Ask Questions that Seek Understanding as well as Information
In searching for understanding, a leader should ask questions that consider the motivation for actions taken and future plans. The reason behind the actions of co-workers and followers is a key factor in leaderships ability to effect positive change. Change based on understanding what makes the people working with the leader tick will be more effective over the long run. It should come from within the workers as opposed to from outside pressure from management. Effective change requires understanding and this comes from questions that help both the questioner and the questioned explore the facts and motivations involved.

How to Ask Questions That Bring Out the Best in People
The question process begins with relationship development. If the leader is unknown to the person being questioned, the responses may not be as open and honest as when there is a relationship built on respect and trust. Respect and trust will open the way for questions to be more productive as well as more truthful. As leaders build their relationship with followers they will earn the trust needed to ask more poignant questions that get to the heart of an issue faster.
The attitude of the leader while asking questions is also important. What is your body saying as you lean in and look the person in the eye as opposed to leaning back in your office chair across the desk? How does your voice sound when you ask the questions? Can the person being asked questions sense your empathy or is there a sense of mistrust or even accusation in the air? Remember that effective questions are those that dig deeper into the motives and heart of people. Honesty on their part comes more easily as the leader enhances the comfort level during questioning.
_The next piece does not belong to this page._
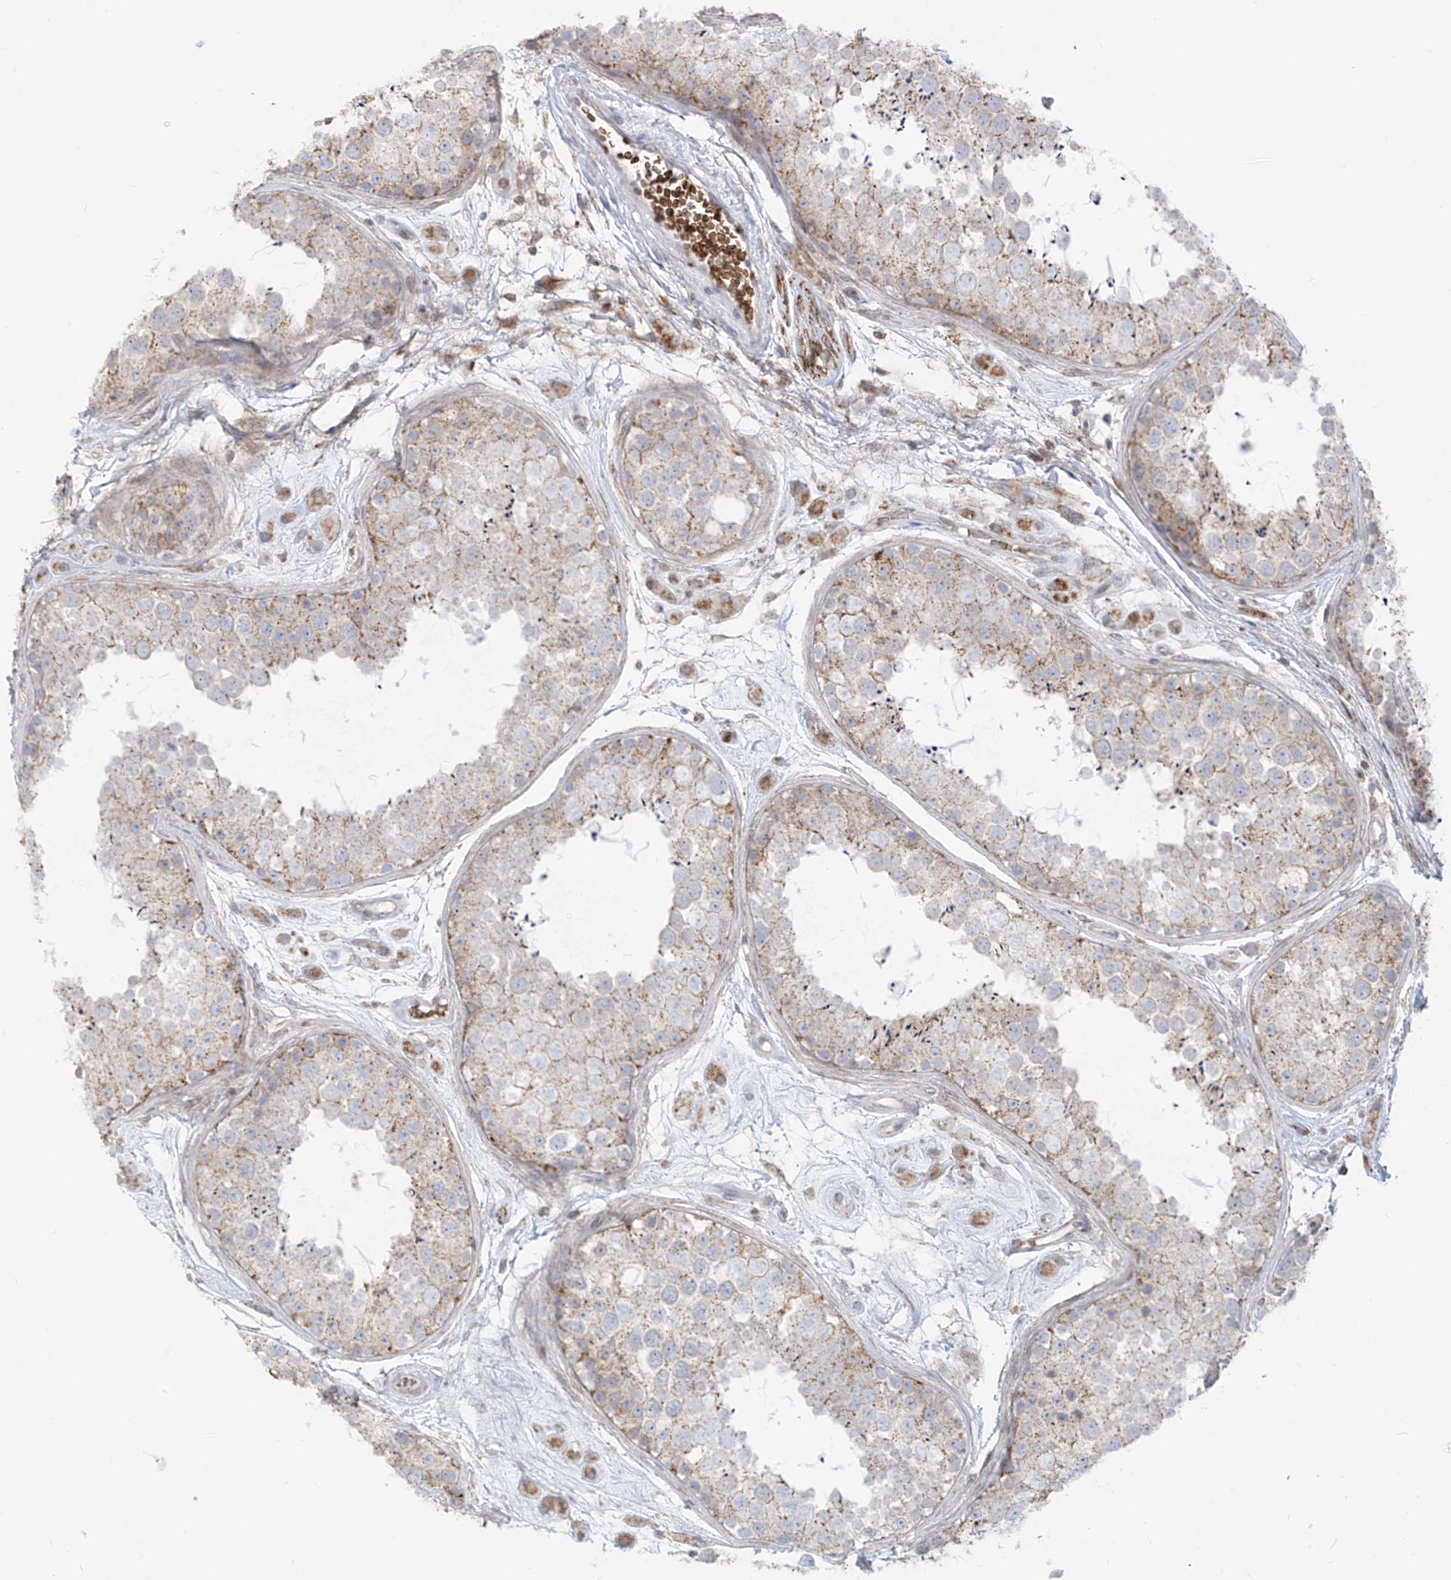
{"staining": {"intensity": "weak", "quantity": "25%-75%", "location": "cytoplasmic/membranous"}, "tissue": "testis", "cell_type": "Cells in seminiferous ducts", "image_type": "normal", "snomed": [{"axis": "morphology", "description": "Normal tissue, NOS"}, {"axis": "topography", "description": "Testis"}], "caption": "Protein staining displays weak cytoplasmic/membranous positivity in approximately 25%-75% of cells in seminiferous ducts in benign testis.", "gene": "ARHGEF40", "patient": {"sex": "male", "age": 25}}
Informal settings help to put people at ease when being asked questions. The setting is as important as the tone of voice and body language. Offices are more imposing than a sitting room or restaurant. Questions asked over a meal or snack may feel less threatening than if asked in the hallway or in the corner office. Leaders may find it more effective to go to the person they need to gain understanding from rather than having that person come to them. Administration by walking around may help the leader gain confidence with the managers or followers s/he leads. Go to their office or class room. Meet with them in comfortable settings and they may be at ease to discuss issues more openly.

Who do we need to ask?
Issues that are personal should remain personal. Go to the sources as opposed to secondary sources. Peer reviews are needed but they also should be done in conjunction with personal conversations with the person in question. As leaders ask key leaders and managers in their organizations about their work they can gain firsthand information and reflection. In the field meetings with those closest to the issues are vital for effective understanding. Seeing and sensing as well as listening will enhance the leaders ability to understand the issues. If a department manager is having trouble the leader should visit the department and spend some time observing what is being done and how it is being done. Then the leader should meet with the manager alone to reflect on what was observed.
Questions are the basis of understanding. Asking the right questions in the right way from the right people will improve the chances of success for the leader and the organization.